You are at higher risk of contracting a fungal toenail infection if you have diabetes or circulatory problems, wear fake nails or are over the age of 65. It is a good idea to speak with your podiatrist about ways that you can minimize the risk of its recurrence.
#2-What Are Your Treatment Options?
Unfortunately, if you are aware of fungal toenail infections at all, it is often because you know someone who needed to have their toenail removed due to the severity of their infection. It is important to note that removing the toenail is not the first, or even the second, most common treatment option. You are likely to be offered a topical cream or paint to coat the nail with, often in conjunction with oral medications. Although there are over-the-counter treatment options, your podiatrist can prescribe stronger medications that may address the problem faster.
If topical creams and oral medications like anti-fungal pills are not effectively treating the fungus, then your podiatrist may suggest removing the toenail. If you are opposed to the removal of part or all of the affected nail bed, a laser treatment of the area may be successful when ointments or creams and oral medications have failed.

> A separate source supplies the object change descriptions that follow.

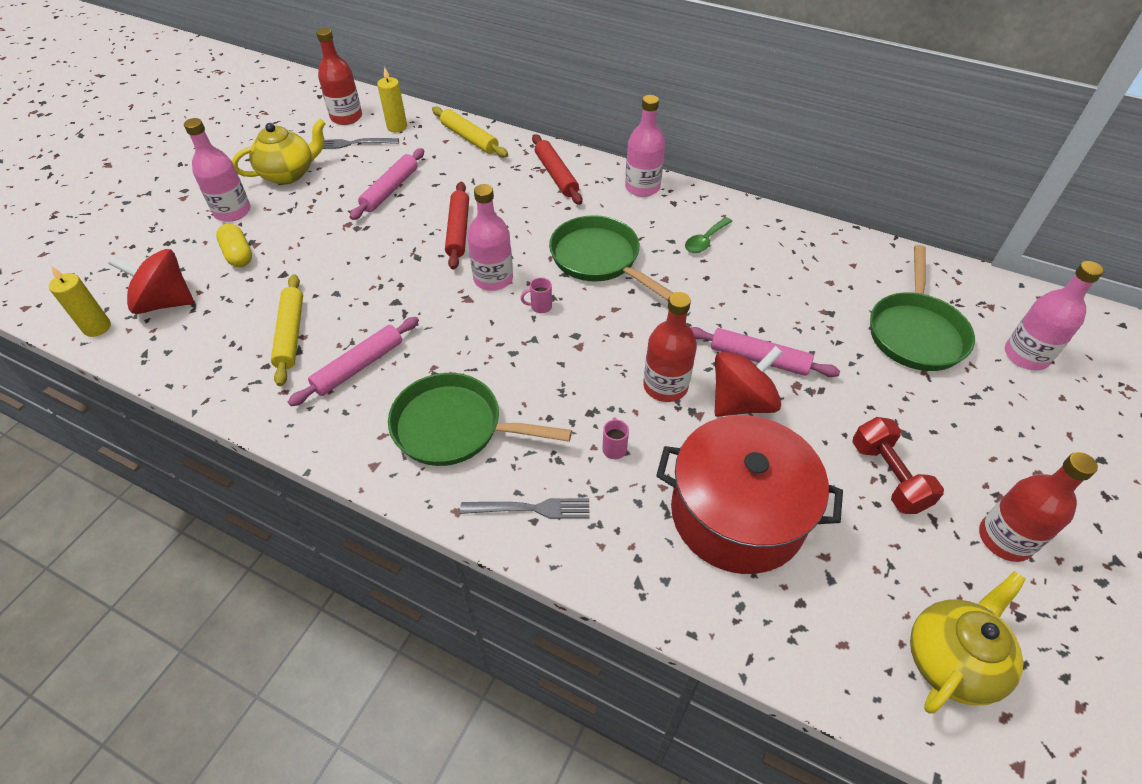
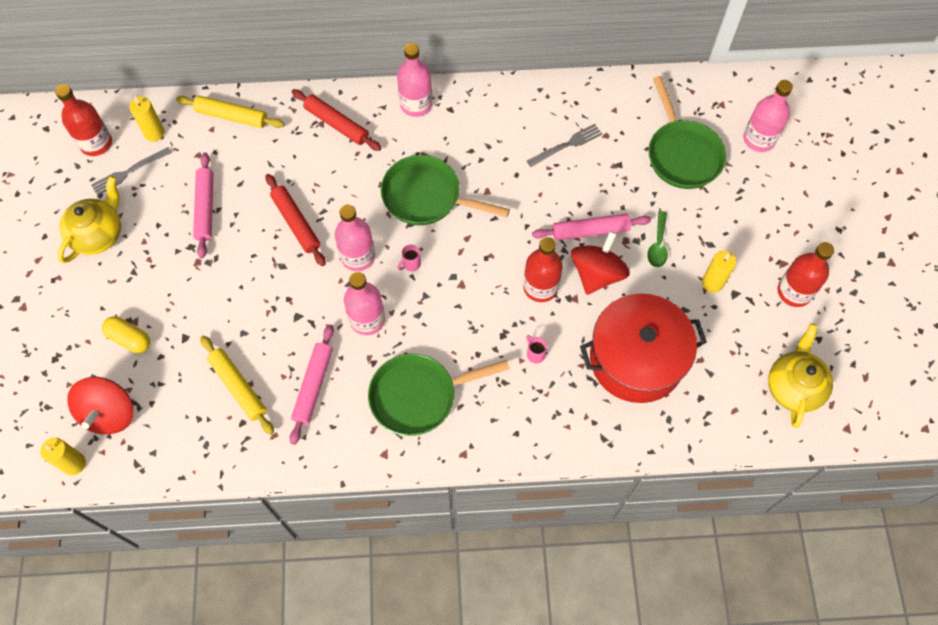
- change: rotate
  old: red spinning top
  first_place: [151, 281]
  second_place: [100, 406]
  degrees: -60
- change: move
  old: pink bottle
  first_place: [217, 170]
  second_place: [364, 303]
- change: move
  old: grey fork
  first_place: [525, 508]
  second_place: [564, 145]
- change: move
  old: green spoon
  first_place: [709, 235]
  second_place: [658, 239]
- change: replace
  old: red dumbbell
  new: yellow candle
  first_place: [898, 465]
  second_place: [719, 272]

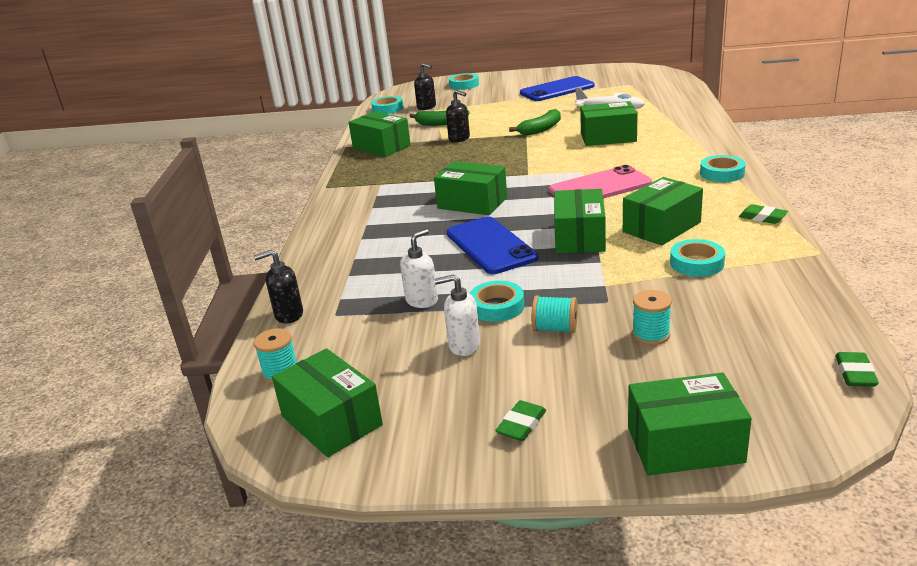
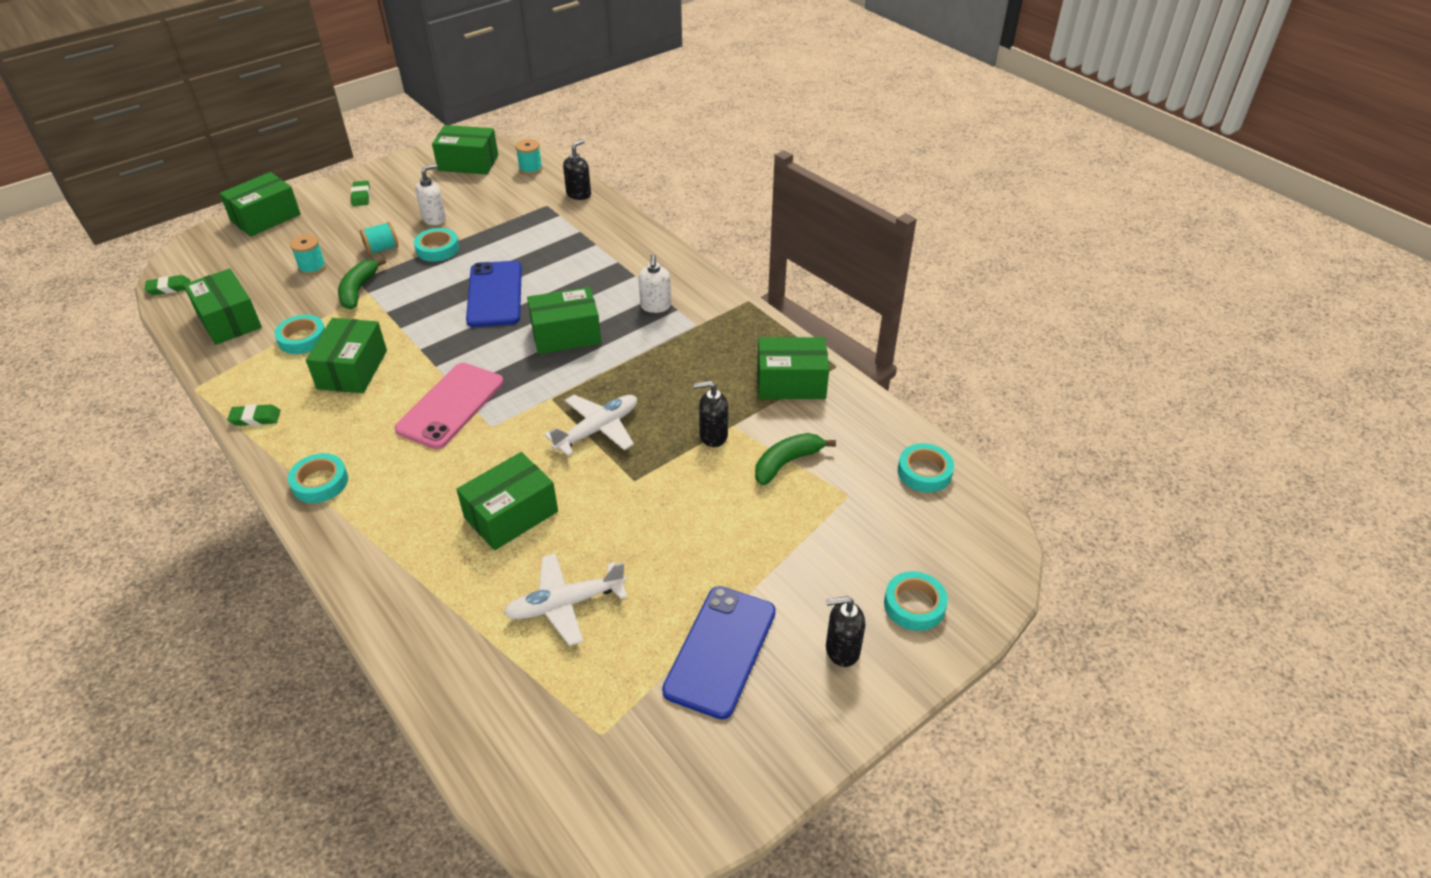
- change: move
  old: white soap dispenser
  first_place: [419, 268]
  second_place: [654, 283]
- change: move
  old: black soap dispenser
  first_place: [425, 86]
  second_place: [845, 631]
- change: rotate
  old: blue phone
  first_place: [492, 245]
  second_place: [494, 294]
  degrees: 60
- change: move
  old: green banana
  first_place: [535, 122]
  second_place: [362, 283]
- change: move
  old: green box
  first_place: [580, 221]
  second_place: [223, 307]
- change: rotate
  old: green eraser
  first_place: [857, 369]
  second_place: [167, 285]
  degrees: -75
- change: insert
  new: white plane
  second_place: [590, 425]

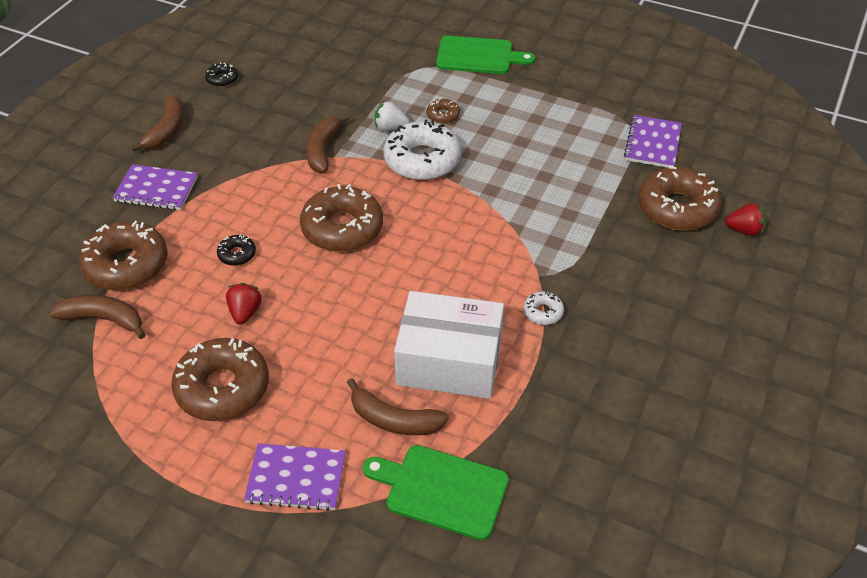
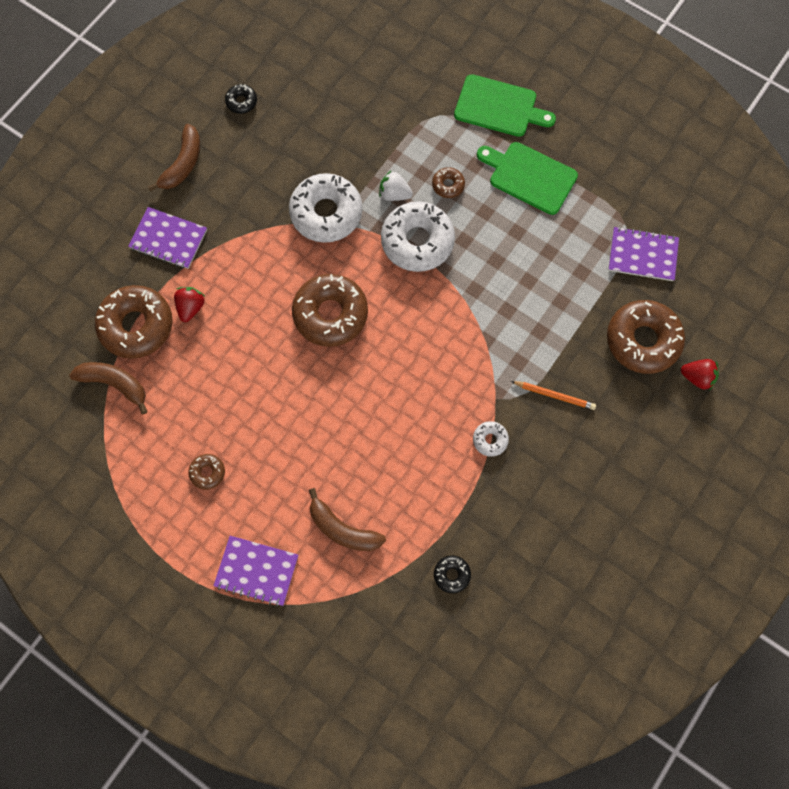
- change: resize
  old: brown donut
  first_place: [220, 379]
  second_place: [206, 472]
  factor: 0.45
- change: move
  old: black donut
  first_place: [236, 250]
  second_place: [452, 574]
- change: move
  old: red strawberry
  first_place: [244, 303]
  second_place: [189, 304]
- change: replace
  old: brown banana
  new: white donut
  first_place: [327, 143]
  second_place: [325, 208]
- change: move
  old: green cutting board
  first_place: [436, 492]
  second_place: [527, 178]
- change: delete
  old: white box
  first_place: [449, 345]
- change: rotate
  old: purple notebook
  first_place: [653, 141]
  second_place: [643, 253]
  degrees: 75
- change: insert
  new: orange pencil
  second_place: [553, 395]

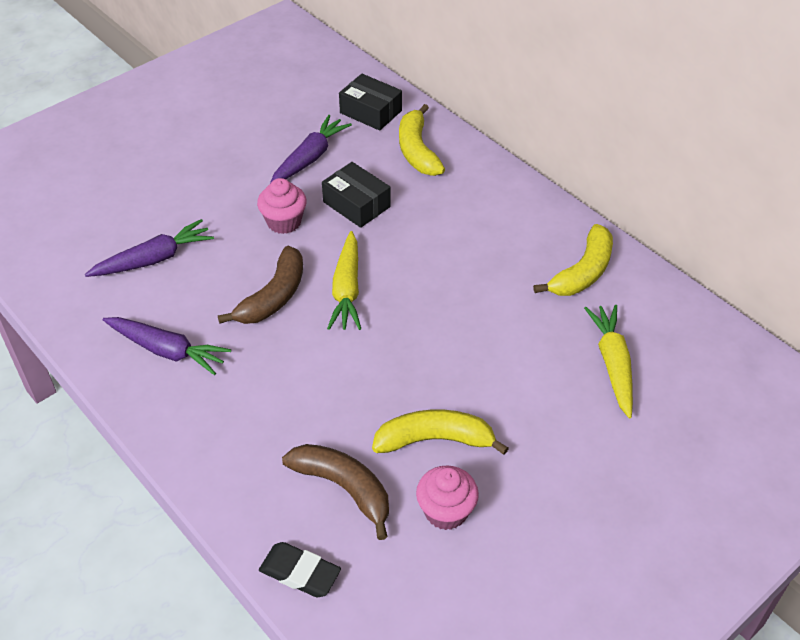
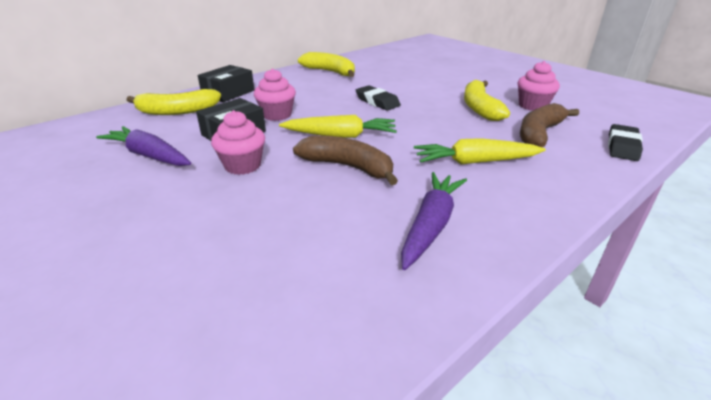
- change: delete
  old: purple carrot
  first_place: [149, 248]
- change: move
  old: black box
  first_place: [370, 102]
  second_place: [226, 83]
- change: move
  old: yellow carrot
  first_place: [608, 362]
  second_place: [480, 151]
- change: insert
  new: pink cupcake
  second_place: [275, 94]
- change: insert
  new: black eraser
  second_place: [378, 98]

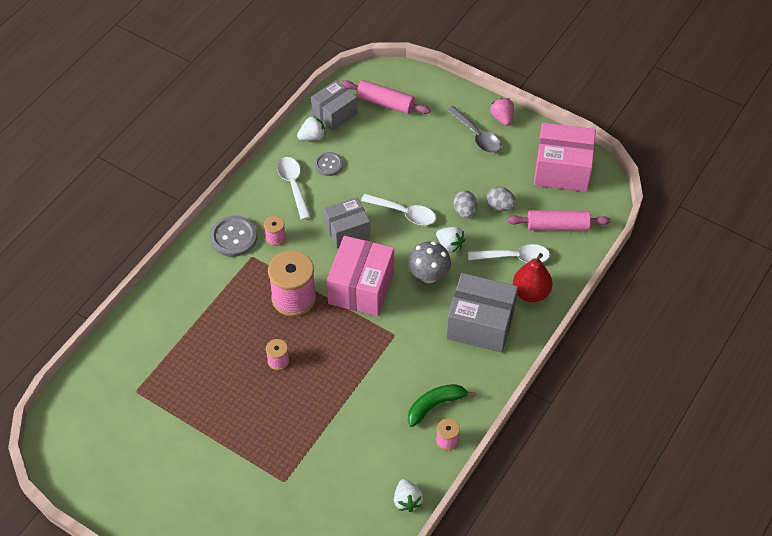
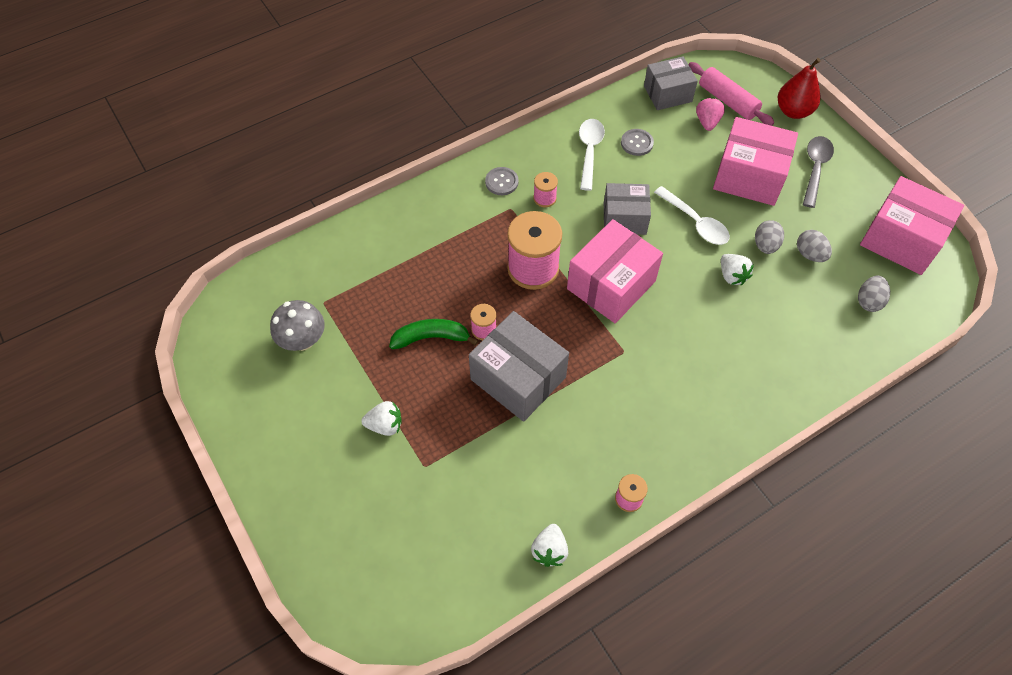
- change: resize
  old: grey button
  first_place: [233, 236]
  second_place: [502, 181]
  factor: 0.63
- change: move
  old: white strawberry
  first_place: [311, 128]
  second_place: [381, 418]
- change: move
  old: grey mushroom
  first_place: [429, 262]
  second_place: [297, 325]
- change: move
  old: green banana
  first_place: [442, 405]
  second_place: [433, 334]
- change: rotate
  old: grey spoon
  first_place: [473, 129]
  second_place: [818, 172]
  degrees: -150
- change: move
  old: grey box
  first_place: [482, 313]
  second_place: [519, 366]
- change: delete
  old: white spoon
  first_place: [509, 253]
- change: move
  old: pink strawberry
  first_place: [502, 112]
  second_place: [710, 114]
- change: replace
  old: pink rolling pin
  new: grey egg
  first_place: [559, 220]
  second_place: [874, 294]
- change: move
  old: red pear
  first_place: [532, 277]
  second_place: [799, 88]
- change: insert
  new: pink box
  second_place: [755, 161]

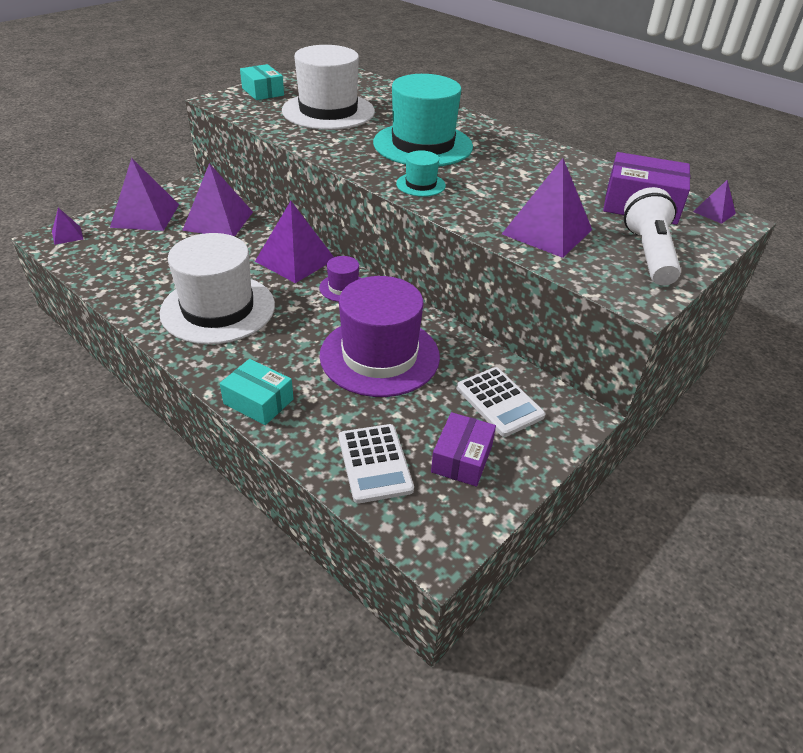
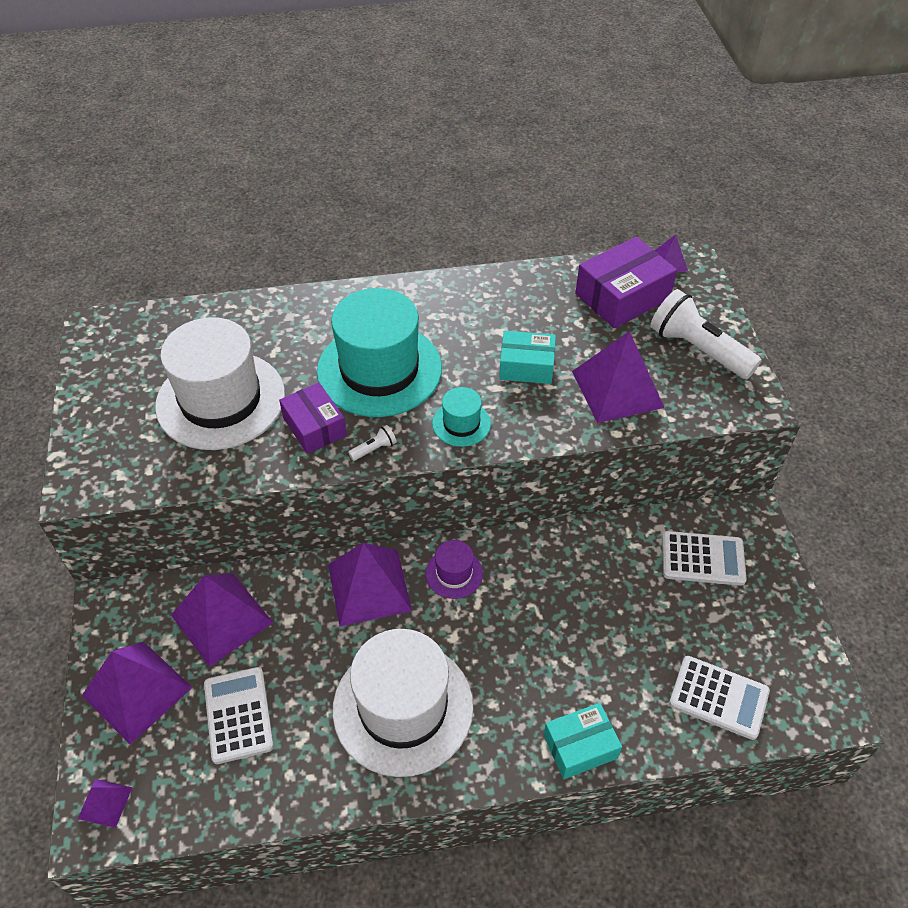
- change: move
  old: turquoise box
  first_place: [262, 82]
  second_place: [527, 357]
- change: delete
  old: purple hat
  first_place: [380, 336]
- change: move
  old: purple box
  first_place: [463, 449]
  second_place: [313, 418]
- change: insert
  new: white calculator
  second_place: [239, 715]
- change: insert
  new: white flashlight
  second_place: [372, 443]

#3-How Long Will It Take For Your Toenail To Look Normal Again?
The length of time that it will take your toenail to recover will be based on a variety of factors, including the severity of your infection and the way that the fungus was ultimately abolished. Since you will not be considered cured until a new, healthy nail has replaced the infected one, it will take much longer than treating other common infections.
WebMD reports that it can take up to a year for your toenail to regain its former appearance. It is possible for the infection to occur again in the future. Since healthline.com reports that fungal infections of the nail are caused by the same fungus that causes jock itch, athlete's foot and ringworm, prompt treatment of each of those issues will reduce the likelihood of the fungus making its way to your toenails.
In conclusion, fungal toenail infections are an uncomfortable, common issue and there are numerous treatment options available. Before making an appointment with your podiatrist about your suspected toenail fungus, it is a good idea to be aware of the common questions and answers listed above.